February 11th, 2010 at 3:42 pm
That is one of my all-time favorite books. The funny thing is that I think I like it for mostly different reasons. For me, I think I fell in love with the character of Ender and enjoyed vicariously succeeding against whatever was thrown his way. Now that I’m reading your analysis, I easily see the other level that I had hitherto ignored and I’m thinking I should re-read it with that in mind.
As for Speaker for the Dead, I definitely need to give that a re-read. When I first read it as a late-teen I think a lot went over my head. I found it both interesting and oddly disconcerting. And I got halfway through Xenocide before I decided that I was seriously missing the point.

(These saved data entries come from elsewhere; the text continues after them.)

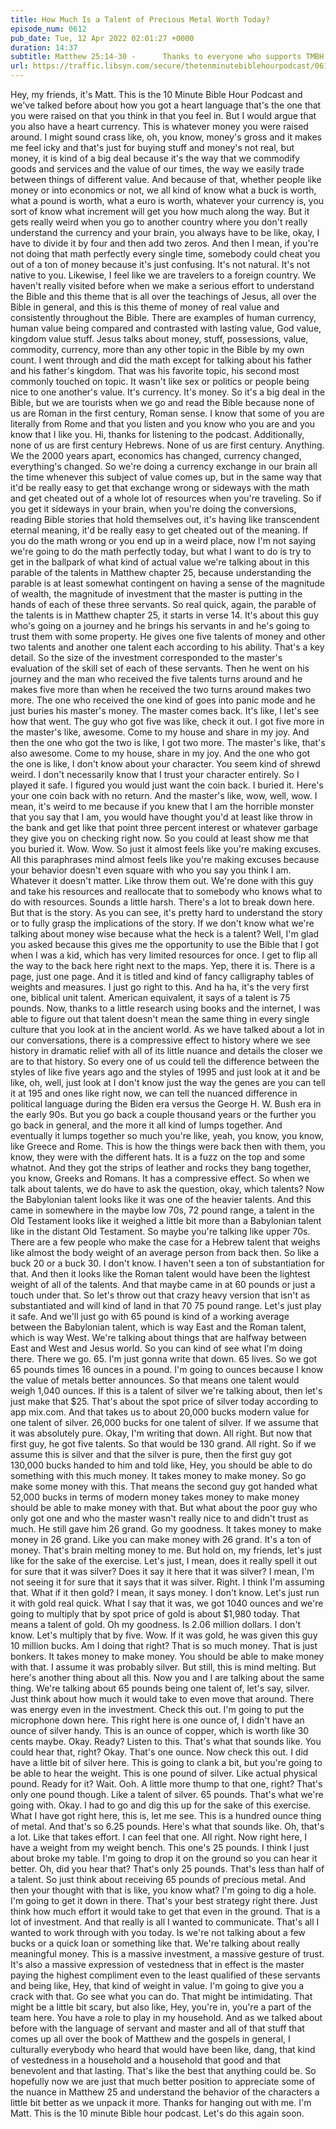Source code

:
 ```yaml
---
title: How Much Is a Talent of Precious Metal Worth Today?
episode_num: 0612
pub_date: Tue, 12 Apr 2022 02:01:27 +0000
duration: 14:37
subtitle: Matthew 25:14-30 -      Thanks to everyone who supports TMBH at  You're the reason we can all do this together!  Music written and performed by .
url: https://traffic.libsyn.com/secure/thetenminutebiblehourpodcast/0612_-_How_Much_Is_a_Talent_of_Precious_Metal_Worth_Today.mp3
---
```


 Hey, my friends, it's Matt. This is the 10 Minute Bible Hour Podcast and we've talked before about how you got a heart language that's the one that you were raised on that you think in that you feel in. But I would argue that you also have a heart currency. This is whatever money you were raised around. I might sound crass like, oh, you know, money's gross and it makes me feel icky and that's just for buying stuff and money's not real, but money, it is kind of a big deal because it's the way that we commodify goods and services and the value of our times, the way we easily trade between things of different value. And because of that, whether people like money or into economics or not, we all kind of know what a buck is worth, what a pound is worth, what a euro is worth, whatever your currency is, you sort of know what increment will get you how much along the way. But it gets really weird when you go to another country where you don't really understand the currency and your brain, you always have to be like, okay, I have to divide it by four and then add two zeros. And then I mean, if you're not doing that math perfectly every single time, somebody could cheat you out of a ton of money because it's just confusing. It's not natural. It's not native to you. Likewise, I feel like we are travelers to a foreign country. We haven't really visited before when we make a serious effort to understand the Bible and this theme that is all over the teachings of Jesus, all over the Bible in general, and this is this theme of money of real value and consistently throughout the Bible. There are examples of human currency, human value being compared and contrasted with lasting value, God value, kingdom value stuff. Jesus talks about money, stuff, possessions, value, commodity, currency, more than any other topic in the Bible by my own count. I went through and did the math except for talking about his father and his father's kingdom. That was his favorite topic, his second most commonly touched on topic. It wasn't like sex or politics or people being nice to one another's value. It's currency. It's money. So it's a big deal in the Bible, but we are tourists when we go and read the Bible because none of us are Roman in the first century, Roman sense. I know that some of you are literally from Rome and that you listen and you know who you are and you know that I like you. Hi, thanks for listening to the podcast. Additionally, none of us are first century Hebrews. None of us are first century. Anything. We the 2000 years apart, economics has changed, currency changed, everything's changed. So we're doing a currency exchange in our brain all the time whenever this subject of value comes up, but in the same way that it'd be really easy to get that exchange wrong or sideways with the math and get cheated out of a whole lot of resources when you're traveling. So if you get it sideways in your brain, when you're doing the conversions, reading Bible stories that hold themselves out, it's having like transcendent eternal meaning, it'd be really easy to get cheated out of the meaning. If you do the math wrong or you end up in a weird place, now I'm not saying we're going to do the math perfectly today, but what I want to do is try to get in the ballpark of what kind of actual value we're talking about in this parable of the talents in Matthew chapter 25, because understanding the parable is at least somewhat contingent on having a sense of the magnitude of wealth, the magnitude of investment that the master is putting in the hands of each of these three servants. So real quick, again, the parable of the talents is in Matthew chapter 25, it starts in verse 14. It's about this guy who's going on a journey and he brings his servants in and he's going to trust them with some property. He gives one five talents of money and other two talents and another one talent each according to his ability. That's a key detail. So the size of the investment corresponded to the master's evaluation of the skill set of each of these servants. Then he went on his journey and the man who received the five talents turns around and he makes five more than when he received the two turns around makes two more. The one who received the one kind of goes into panic mode and he just buries his master's money. The master comes back. It's like, I let's see how that went. The guy who got five was like, check it out. I got five more in the master's like, awesome. Come to my house and share in my joy. And then the one who got the two is like, I got two more. The master's like, that's also awesome. Come to my house, share in my joy. And the one who got the one is like, I don't know about your character. You seem kind of shrewd weird. I don't necessarily know that I trust your character entirely. So I played it safe. I figured you would just want the coin back. I buried it. Here's your one coin back with no return. And the master's like, wow, well, wow. I mean, it's weird to me because if you knew that I am the horrible monster that you say that I am, you would have thought you'd at least like throw in the bank and get like that point three percent interest or whatever garbage they give you on checking right now. So you could at least show me that you buried it. Wow. Wow. So just it almost feels like you're making excuses. All this paraphrases mind almost feels like you're making excuses because your behavior doesn't even square with who you say you think I am. Whatever it doesn't matter. Like throw them out. We're done with this guy and take his resources and reallocate that to somebody who knows what to do with resources. Sounds a little harsh. There's a lot to break down here. But that is the story. As you can see, it's pretty hard to understand the story or to fully grasp the implications of the story. If we don't know what we're talking about money wise because what the heck is a talent? Well, I'm glad you asked because this gives me the opportunity to use the Bible that I got when I was a kid, which has very limited resources for once. I get to flip all the way to the back here right next to the maps. Yep, there it is. There is a page, just one page. And it is titled and kind of fancy calligraphy tables of weights and measures. I just go right to this. And ha ha, it's the very first one, biblical unit talent. American equivalent, it says of a talent is 75 pounds. Now, thanks to a little research using books and the internet, I was able to figure out that talent doesn't mean the same thing in every single culture that you look at in the ancient world. As we have talked about a lot in our conversations, there is a compressive effect to history where we see history in dramatic relief with all of its little nuance and details the closer we are to that history. So every one of us could tell the difference between the styles of like five years ago and the styles of 1995 and just look at it and be like, oh, well, just look at I don't know just the way the genes are you can tell it at 195 and ones like right now, we can tell the nuanced difference in political language during the Biden era versus the George H. W. Bush era in the early 90s. But you go back a couple thousand years or the further you go back in general, and the more it all kind of lumps together. And eventually it lumps together so much you're like, yeah, you know, you know, like Greece and Rome. This is how the things were back then with them, you know, they were with the different hats. It is a fuzz on the top and some whatnot. And they got the strips of leather and rocks they bang together, you know, Greeks and Romans. It has a compressive effect. So when we talk about talents, we do have to ask the question, okay, which talents? Now the Babylonian talent looks like it was one of the heavier talents. And this came in somewhere in the maybe low 70s, 72 pound range, a talent in the Old Testament looks like it weighed a little bit more than a Babylonian talent like in the distant Old Testament. So maybe you're talking like upper 70s. There are a few people who make the case for a Hebrew talent that weighs like almost the body weight of an average person from back then. So like a buck 20 or a buck 30. I don't know. I haven't seen a ton of substantiation for that. And then it looks like the Roman talent would have been the lightest weight of all of the talents. And that maybe came in at 60 pounds or just a touch under that. So let's throw out that crazy heavy version that isn't as substantiated and will kind of land in that 70 75 pound range. Let's just play it safe. And we'll just go with 65 pound is kind of a working average between the Babylonian talent, which is way East and the Roman talent, which is way West. We're talking about things that are halfway between East and West and Jesus world. So you can kind of see what I'm doing there. There we go. 65. I'm just gonna write that down. 65 lives. So we got 65 pounds times 16 ounces in a pound. I'm going to ounces because I know the value of metals better announces. So that means one talent would weigh 1,040 ounces. If this is a talent of silver we're talking about, then let's just make that $25. That's about the spot price of silver today according to app mix.com. And that takes us to about 20,000 bucks modern value for one talent of silver. 26,000 bucks for one talent of silver. If we assume that it was absolutely pure. Okay, I'm writing that down. All right. But now that first guy, he got five talents. So that would be 130 grand. All right. So if we assume this is silver and that the silver is pure, then the first guy got 130,000 bucks handed to him and told like, Hey, you should be able to do something with this much money. It takes money to make money. So go make some money with this. That means the second guy got handed what 52,000 bucks in terms of modern money takes money to make money should be able to make money with that. But what about the poor guy who only got one and who the master wasn't really nice to and didn't trust as much. He still gave him 26 grand. Go my goodness. It takes money to make money in 26 grand. Like you can make money with 26 grand. It's a ton of money. That's brain melting money to me. But hold on, my friends, let's just like for the sake of the exercise. Let's just, I mean, does it really spell it out for sure that it was silver? Does it say it here that it was silver? I mean, I'm not seeing it for sure that it says that it was silver. Right. I think I'm assuming that. What if it then gold? I mean, it says money. I don't know. Let's just run it with gold real quick. What I say that it was, we got 1040 ounces and we're going to multiply that by spot price of gold is about $1,980 today. That means a talent of gold. Oh my goodness. Is 2.06 million dollars. I don't know. Let's multiply that by five. Wow. If it was gold, he was given this guy 10 million bucks. Am I doing that right? That is so much money. That is just bonkers. It takes money to make money. You should be able to make money with that. I assume it was probably silver. But still, this is mind melting. But here's another thing about all this. Now you and I are talking about the same thing. We're talking about 65 pounds being one talent of, let's say, silver. Just think about how much it would take to even move that around. There was energy even in the investment. Check this out. I'm going to put the microphone down here. This right here is one ounce of, I didn't have an ounce of silver handy. This is an ounce of copper, which is worth like 30 cents maybe. Okay. Ready? Listen to this. That's what that sounds like. You could hear that, right? Okay. That's one ounce. Now check this out. I did have a little bit of silver here. This is going to clank a bit, but you're going to be able to hear the weight. This is one pound of silver. Like actual physical pound. Ready for it? Wait. Ooh. A little more thump to that one, right? That's only one pound though. Like a talent of silver. 65 pounds. That's what we're going with. Okay. I had to go and dig this up for the sake of this exercise. What I have got right here, this is, let me see. This is a hundred ounce thing of metal. And that's so 6.25 pounds. Here's what that sounds like. Oh, that's a lot. Like that takes effort. I can feel that one. All right. Now right here, I have a weight from my weight bench. This one's 25 pounds. I think I just about broke my table. I'm going to drop it on the ground so you can hear it better. Oh, did you hear that? That's only 25 pounds. That's less than half of a talent. So just think about receiving 65 pounds of precious metal. And then your thought with that is like, you know what? I'm going to dig a hole. I'm going to get it down in there. That's your best strategy right there. Just think how much effort it would take to get that even in the ground. That is a lot of investment. And that really is all I wanted to communicate. That's all I wanted to work through with you today. Is we're not talking about a few bucks or a quick loan or something like that. We're talking about really meaningful money. This is a massive investment, a massive gesture of trust. It's also a massive expression of vestedness that in effect is the master paying the highest compliment even to the least qualified of these servants and being like, Hey, that kind of weight in value. I'm going to give you a crack with that. Go see what you can do. That might be intimidating. That might be a little bit scary, but also like, Hey, you're in, you're a part of the team here. You have a role to play in my household. And as we talked about before with the language of servant and master and all of that stuff that comes up all over the book of Matthew and the gospels in general, I culturally everybody who heard that would have been like, dang, that kind of vestedness in a household and a household that good and that benevolent and that lasting. That's like the best that anything could be. So hopefully now we are just that much better position to appreciate some of the nuance in Matthew 25 and understand the behavior of the characters a little bit better as we unpack it more. Thanks for hanging out with me. I'm Matt. This is the 10 minute Bible hour podcast. Let's do this again soon.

February 11th, 2010 at 4:18 pm
N, I am unsurprised you’re a fan. Like LoTR, it’s a geekboy rite of passage, I think. I read it within the last decade or so. Unlike LoTR, I liked it, and didn’t feel I missed the bus by not reading and getting imprinted with it around age 11. (Which I did with Anne McCaffrey’s Pern series.) Ender is a fabulous character, and it was my husband who pointed out to me the skill with which Card wrote his character, and his siblings’. A lot of people at the discussion got bogged down in whether child geniuses are believable, why Ender was picked over Peter, and whether Ender’s Game is a YA novel; these questions didn’t interest me. What hit home this time around was the juxtaposition of the manipulating adults and how they often told the truth in such a way that it perhaps wasn’t the truth (like how Bonzo goes home). It reminded me of the frequent little white lies I tell my own kids to get them to do what I want, e.g. “No, I don’t have any money, we can’t buy that right now.” And of particular spookiness, which wasn’t true the last time I read this, is that I have a six year old son, who shares a name with a character in the book.
My husband loves Speaker, but hated Xenocide, and didn’t read further in the Ender series after that. A good friend once told me, though, that the fourth book, Children of the Mind, makes the third book better in retrospect, and on Wikipedia it notes they were intended to be read together.

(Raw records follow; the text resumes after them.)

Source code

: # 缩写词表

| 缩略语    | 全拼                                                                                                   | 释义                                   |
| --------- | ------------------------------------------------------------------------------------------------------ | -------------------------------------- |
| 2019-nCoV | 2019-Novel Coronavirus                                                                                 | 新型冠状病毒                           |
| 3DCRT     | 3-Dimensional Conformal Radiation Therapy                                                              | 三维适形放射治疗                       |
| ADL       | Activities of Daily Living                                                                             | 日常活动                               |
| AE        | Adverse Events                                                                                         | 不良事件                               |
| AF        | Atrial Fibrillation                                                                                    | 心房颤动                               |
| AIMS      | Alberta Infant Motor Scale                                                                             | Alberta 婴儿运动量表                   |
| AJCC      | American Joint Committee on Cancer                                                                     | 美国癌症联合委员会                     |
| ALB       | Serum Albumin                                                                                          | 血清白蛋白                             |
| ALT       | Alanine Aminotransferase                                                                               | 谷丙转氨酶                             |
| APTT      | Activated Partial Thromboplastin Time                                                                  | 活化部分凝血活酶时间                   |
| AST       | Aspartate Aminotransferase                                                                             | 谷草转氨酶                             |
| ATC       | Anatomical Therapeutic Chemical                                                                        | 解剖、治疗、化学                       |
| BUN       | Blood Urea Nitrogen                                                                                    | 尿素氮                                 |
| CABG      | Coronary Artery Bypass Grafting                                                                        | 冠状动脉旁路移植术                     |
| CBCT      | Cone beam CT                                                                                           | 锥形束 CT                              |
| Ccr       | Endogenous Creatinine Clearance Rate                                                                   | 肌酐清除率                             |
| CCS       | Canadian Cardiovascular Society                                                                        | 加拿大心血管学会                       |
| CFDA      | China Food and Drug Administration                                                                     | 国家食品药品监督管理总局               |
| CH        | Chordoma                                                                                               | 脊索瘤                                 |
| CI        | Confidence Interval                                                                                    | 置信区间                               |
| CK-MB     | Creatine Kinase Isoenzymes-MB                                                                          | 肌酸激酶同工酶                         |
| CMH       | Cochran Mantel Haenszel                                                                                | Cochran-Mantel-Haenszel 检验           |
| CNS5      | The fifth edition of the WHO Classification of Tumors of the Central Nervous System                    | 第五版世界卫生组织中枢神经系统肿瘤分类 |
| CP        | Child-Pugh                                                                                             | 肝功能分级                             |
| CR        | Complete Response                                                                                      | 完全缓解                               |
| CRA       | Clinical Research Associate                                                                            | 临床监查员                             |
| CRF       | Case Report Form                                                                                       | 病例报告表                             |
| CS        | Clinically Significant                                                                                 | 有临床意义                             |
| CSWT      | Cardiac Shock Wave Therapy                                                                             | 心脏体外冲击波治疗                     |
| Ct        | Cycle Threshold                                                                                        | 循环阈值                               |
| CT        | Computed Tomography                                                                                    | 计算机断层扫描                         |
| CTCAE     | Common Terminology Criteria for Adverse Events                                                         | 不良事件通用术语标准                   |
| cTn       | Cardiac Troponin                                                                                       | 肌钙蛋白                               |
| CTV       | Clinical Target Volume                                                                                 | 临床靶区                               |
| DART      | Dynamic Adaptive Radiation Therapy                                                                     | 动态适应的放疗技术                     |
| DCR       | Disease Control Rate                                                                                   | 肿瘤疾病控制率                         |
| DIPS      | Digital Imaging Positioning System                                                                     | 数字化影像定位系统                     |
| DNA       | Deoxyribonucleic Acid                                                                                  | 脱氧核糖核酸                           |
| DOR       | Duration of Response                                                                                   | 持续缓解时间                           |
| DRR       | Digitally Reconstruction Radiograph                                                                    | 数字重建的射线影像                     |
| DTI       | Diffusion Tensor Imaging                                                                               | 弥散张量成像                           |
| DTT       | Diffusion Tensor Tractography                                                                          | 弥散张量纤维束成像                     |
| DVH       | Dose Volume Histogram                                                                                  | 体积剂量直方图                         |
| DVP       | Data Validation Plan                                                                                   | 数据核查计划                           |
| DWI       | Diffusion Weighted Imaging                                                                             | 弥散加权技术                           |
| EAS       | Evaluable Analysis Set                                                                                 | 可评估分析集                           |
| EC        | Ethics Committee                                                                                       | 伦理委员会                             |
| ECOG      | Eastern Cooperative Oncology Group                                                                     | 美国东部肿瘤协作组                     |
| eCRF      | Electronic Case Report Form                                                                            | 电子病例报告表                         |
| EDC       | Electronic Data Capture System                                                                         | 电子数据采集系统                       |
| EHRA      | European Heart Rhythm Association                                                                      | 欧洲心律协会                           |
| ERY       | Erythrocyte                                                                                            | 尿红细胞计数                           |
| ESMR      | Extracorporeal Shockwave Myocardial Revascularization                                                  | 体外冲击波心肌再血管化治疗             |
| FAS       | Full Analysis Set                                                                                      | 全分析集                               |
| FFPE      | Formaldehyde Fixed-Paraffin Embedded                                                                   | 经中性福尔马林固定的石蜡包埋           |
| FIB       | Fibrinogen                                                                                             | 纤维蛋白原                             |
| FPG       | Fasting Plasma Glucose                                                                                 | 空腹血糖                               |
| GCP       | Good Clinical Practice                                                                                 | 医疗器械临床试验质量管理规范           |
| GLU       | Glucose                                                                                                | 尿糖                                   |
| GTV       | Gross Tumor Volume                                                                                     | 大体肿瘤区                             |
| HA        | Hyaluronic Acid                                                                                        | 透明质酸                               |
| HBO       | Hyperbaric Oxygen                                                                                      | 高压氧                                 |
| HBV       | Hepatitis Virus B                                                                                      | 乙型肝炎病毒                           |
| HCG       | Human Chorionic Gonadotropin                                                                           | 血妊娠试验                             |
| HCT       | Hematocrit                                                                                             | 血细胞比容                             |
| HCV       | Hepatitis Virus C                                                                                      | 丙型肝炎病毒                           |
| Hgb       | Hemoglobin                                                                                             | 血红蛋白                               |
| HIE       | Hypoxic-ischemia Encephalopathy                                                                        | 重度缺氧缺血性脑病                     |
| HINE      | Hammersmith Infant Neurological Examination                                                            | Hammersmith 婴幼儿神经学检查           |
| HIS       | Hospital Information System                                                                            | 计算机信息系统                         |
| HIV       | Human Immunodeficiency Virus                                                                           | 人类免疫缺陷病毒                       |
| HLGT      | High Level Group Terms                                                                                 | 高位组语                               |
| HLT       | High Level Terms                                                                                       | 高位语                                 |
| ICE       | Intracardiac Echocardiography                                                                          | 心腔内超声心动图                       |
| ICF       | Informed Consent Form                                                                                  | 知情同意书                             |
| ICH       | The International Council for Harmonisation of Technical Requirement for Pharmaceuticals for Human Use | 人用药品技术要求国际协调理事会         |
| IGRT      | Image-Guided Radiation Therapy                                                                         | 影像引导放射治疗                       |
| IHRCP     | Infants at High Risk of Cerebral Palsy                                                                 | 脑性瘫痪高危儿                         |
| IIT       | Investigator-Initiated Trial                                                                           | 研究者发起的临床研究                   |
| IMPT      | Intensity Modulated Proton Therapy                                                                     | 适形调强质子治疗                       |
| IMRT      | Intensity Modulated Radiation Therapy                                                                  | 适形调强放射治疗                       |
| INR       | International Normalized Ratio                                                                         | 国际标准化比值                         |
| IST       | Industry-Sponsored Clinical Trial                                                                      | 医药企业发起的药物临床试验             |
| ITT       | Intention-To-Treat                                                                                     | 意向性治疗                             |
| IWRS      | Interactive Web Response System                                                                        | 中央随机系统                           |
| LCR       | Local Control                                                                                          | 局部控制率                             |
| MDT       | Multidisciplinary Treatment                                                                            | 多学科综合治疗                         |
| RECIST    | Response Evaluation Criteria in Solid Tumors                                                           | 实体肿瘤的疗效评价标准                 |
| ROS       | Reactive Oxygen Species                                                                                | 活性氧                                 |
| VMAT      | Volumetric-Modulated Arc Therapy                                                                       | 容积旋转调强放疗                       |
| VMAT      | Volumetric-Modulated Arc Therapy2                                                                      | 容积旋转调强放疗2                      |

February 13th, 2010 at 11:04 am
Speaker is probably my favorite book right now. It’s definitely a deeper story, and it’s less of a Young Adult novel. However, it’s also not nearly the page-turner that Ender’s Game is. But I still prefer it.

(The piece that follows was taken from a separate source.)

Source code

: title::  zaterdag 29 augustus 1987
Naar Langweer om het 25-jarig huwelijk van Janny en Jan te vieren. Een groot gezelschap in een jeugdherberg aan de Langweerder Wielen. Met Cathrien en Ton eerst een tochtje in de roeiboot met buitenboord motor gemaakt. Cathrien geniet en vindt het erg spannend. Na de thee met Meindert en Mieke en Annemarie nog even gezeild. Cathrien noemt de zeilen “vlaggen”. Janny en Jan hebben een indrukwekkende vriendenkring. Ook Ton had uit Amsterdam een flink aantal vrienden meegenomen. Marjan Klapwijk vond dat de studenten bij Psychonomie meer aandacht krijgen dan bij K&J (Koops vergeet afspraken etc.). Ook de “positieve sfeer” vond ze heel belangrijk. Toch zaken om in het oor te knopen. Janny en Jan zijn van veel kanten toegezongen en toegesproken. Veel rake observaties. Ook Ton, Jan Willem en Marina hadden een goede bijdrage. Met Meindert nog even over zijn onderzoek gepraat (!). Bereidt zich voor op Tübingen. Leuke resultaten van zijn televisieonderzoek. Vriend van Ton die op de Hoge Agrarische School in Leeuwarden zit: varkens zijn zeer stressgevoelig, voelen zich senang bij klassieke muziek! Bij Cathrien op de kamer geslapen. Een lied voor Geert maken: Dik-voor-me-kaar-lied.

I have the whole set, including the series following Ender’s Shadow. I think they’re all excellent, though Xenocide is probably the weak link, and also happens to be the longest, which isn’t a good combination. I listened to it on audio the first time, so that helped a great deal.
On the whole, I prefer the Shadow Series, but Speaker is my favorite single book.
February 13th, 2010 at 2:55 pm
Ender’s Game/Speaker for the Dead are two classics and, unfortunately, Orson Scott Card has never bettered them.